The petroleum ministry estimated price differential claims of Rs23 billion for the March 14-20 week and Rs48 billion for the March 21-27 week. OGRA would then distribute the amounts to oil marketing companies. In a press statement, the finance ministry said OGRA has been provided the first tranche amounting to Rs27 billion from the Prime Minister’s Austerity Fund to settle price differential claims arising from the government’s decision to shield consumers from the impact of rising oil prices in the international market.

The funds have been arranged through various expenditure reduction measures implemented within the federal government and deposited in the PM Austerity Fund, it added.

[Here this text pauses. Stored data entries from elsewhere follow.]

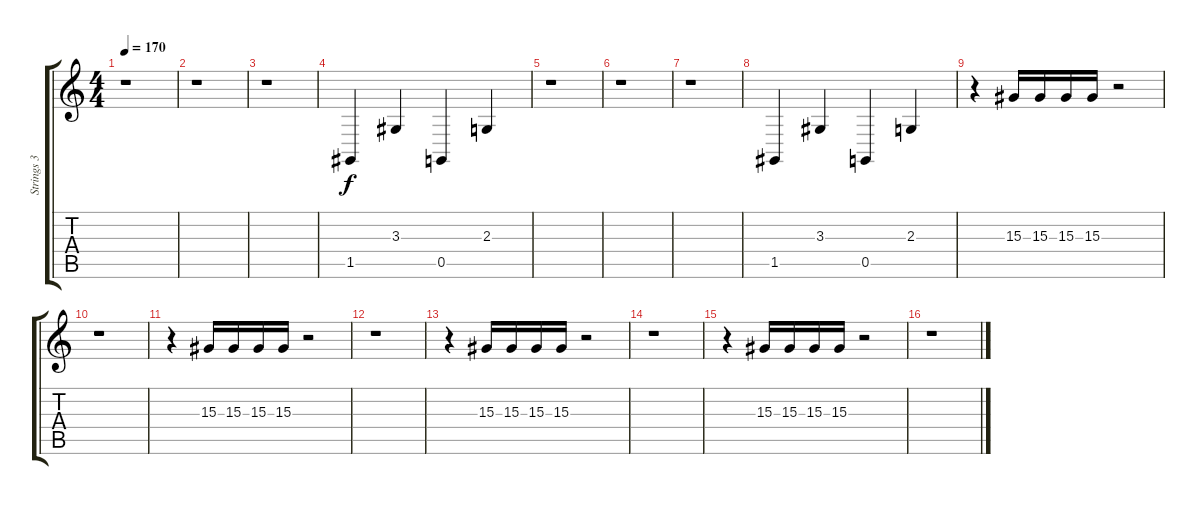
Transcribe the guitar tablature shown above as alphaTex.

\track ("Strings 3" "Strings 3") {instrument stringensemble1}
\staff {score tabs}
\tuning (D4 A3 F3 C3 G2 C2) {hide}
\ts (4 4)
\tempo 170
\clef g2
\ks c
r.1{dy f} |
r.1 |
r.1 |
1.5.4 3.3.4 0.5.4 2.3.4 |
r.1 |
r.1 |
r.1 |
1.5.4 3.3.4 0.5.4 2.3.4 |
r.4 15.3.16 15.3.16 15.3.16 15.3.16 r.2 |
r.1 |
r.4 15.3.16 15.3.16 15.3.16 15.3.16 r.2 |
r.1 |
r.4 15.3.16 15.3.16 15.3.16 15.3.16 r.2 |
r.1 |
r.4 15.3.16 15.3.16 15.3.16 15.3.16 r.2 |
r.1
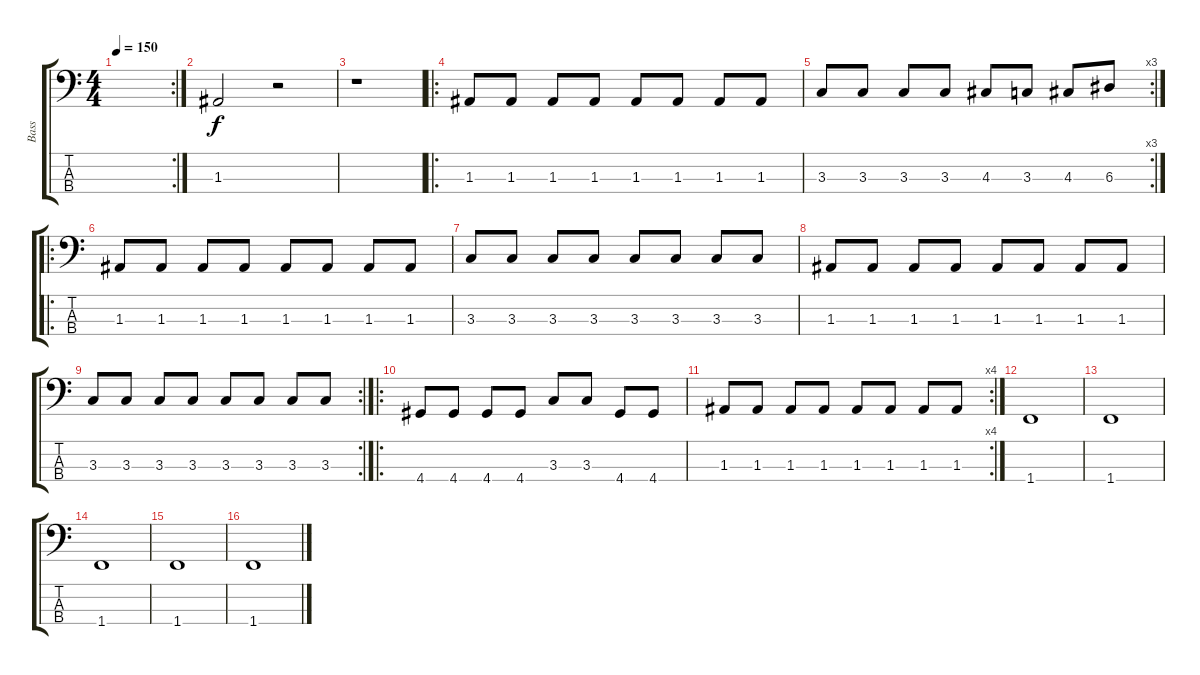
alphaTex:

\track ("Bass" "Bass") {instrument electricbassfinger}
\staff {score tabs}
\tuning (G2 D2 A1 E1) {hide}
\rc 2
\ts (4 4)
\tempo 150
\clef f4
\ks c
|
1.3.2 r.2 |
r.1 |
\ro
1.3.8 1.3.8 1.3.8 1.3.8 1.3.8 1.3.8 1.3.8 1.3.8 |
\rc 3
3.3.8 3.3.8 3.3.8 3.3.8 4.3.8 3.3.8 4.3.8 6.3.8 |
\ro
1.3.8 1.3.8 1.3.8 1.3.8 1.3.8 1.3.8 1.3.8 1.3.8 |
3.3.8 3.3.8 3.3.8 3.3.8 3.3.8 3.3.8 3.3.8 3.3.8 |
1.3.8 1.3.8 1.3.8 1.3.8 1.3.8 1.3.8 1.3.8 1.3.8 |
\rc 2
3.3.8 3.3.8 3.3.8 3.3.8 3.3.8 3.3.8 3.3.8 3.3.8 |
\ro
4.4.8 4.4.8 4.4.8 4.4.8 3.3.8 3.3.8 4.4.8 4.4.8 |
\rc 4
1.3.8 1.3.8 1.3.8 1.3.8 1.3.8 1.3.8 1.3.8 1.3.8 |
1.4.1 |
1.4.1 |
1.4.1 |
1.4.1 |
1.4.1
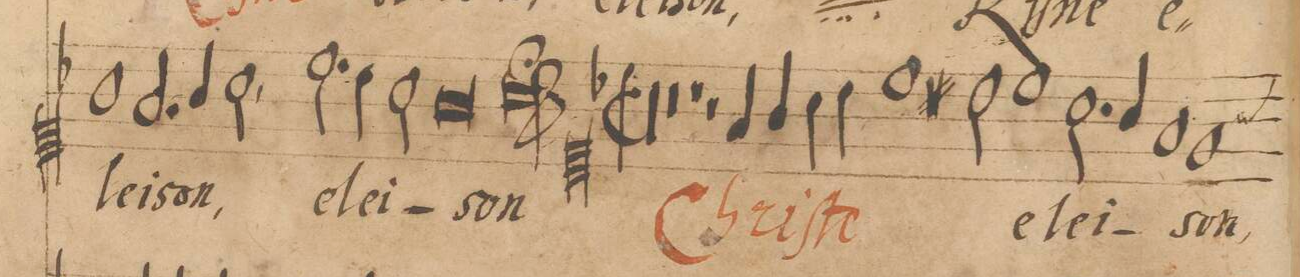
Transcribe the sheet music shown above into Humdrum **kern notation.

**kern	**text
*I"Secundi Chori Cantus	*
*clefC1	*
*k[b-]	*
*met(C|)	*
*M2/1	*
1g	-lei-
2.f/	-son,
4g\	.
=17-	=17-
2a,\	.
2.cc\	e-
4b-\	-lei-
2a\	.
=18-	=18-
0g	.
=19-	=19-
00a;	-son
=20-	=20-
=21-	=21-
*clefC1	*
*k[b-]	*
*M2/1	*
*met(C|)	*color:red
00r	.
=22-	=22-
=23-	=23-
0r	.
=24-	=24-
1r	.
2r	.
4f/	Chriſ-
4g/	.
=25-	=25-
4a\	-te
4b-\	.
1cc	.
*	*color:auto
2bn\	e-
=26-	=26-
1cc	-lei-
2.a\	.
4g\	.
=27-	=27-
1f	.
1e	-son,
*custos:g	*
=28-	=28-
*-	*-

The government had earlier increased fuel prices by 20%, even before buying any expensive fuel from the markets.

To deal with unforeseen events, the IMF had asked Pakistan to set aside about Rs389 billion in this year’s budget. A senior ministry official said the contingency pool had largely been utilised to offset the impact of the FBR’s revenue shortfall. However, these funds were not meant to settle the cost of inefficiencies of the FBR. Where the FBR was facing revenue shortfall, collection on account of the petroleum levy was exceeding monthly targets. Yet, the finance ministry could not convince the IMF to review the targets in light of the Middle East war.

The finance ministry spokesperson did not comment on the utilisation of the contingency pool.

Sources said the planning ministry has reduced annual allocations of all ministries proportionally. The NHA’s budget has been reduced by Rs22.3 billion, while the Power Division allocation has been cut by Rs9.1 billion.

The Water Resources Division faced a Rs12.9 billion cut, which could compromise major water storage projects. But the secretary of the division will have the choice to prioritise the remaining budget.

A Rs7 billion cut has been made in schemes recommended by parliamentarians under the Sustainable Development Goals. The defence ministry’s development budget is reduced by Rs1 billion. The education ministry’s budget is cut by Rs3.2 billion, while another Rs4.2 billion reduction is made in the budget of Higher Education Commission. Azad Kashmir and Gilgit-Baltistan budgets have been slashed by Rs8.2 billion, while the merged districts of Khyber-Pakhtunkhwa also faced a Rs6.5 billion cut. The allocation for provincial projects has been reduced by Rs10.2 billion. The housing ministry budget is reduced by Rs1.6 billion, while the Ministry of Science and Technology budget is slashed by Rs2.2 billion. The interior ministry budget is reduced by Rs1.4 billion and the railways budget is also slashed by Rs2.2 billion.

The health sector’s development budget has been cut by Rs1.4 billion and the FBR also sustained a Rs1.7 billion cut.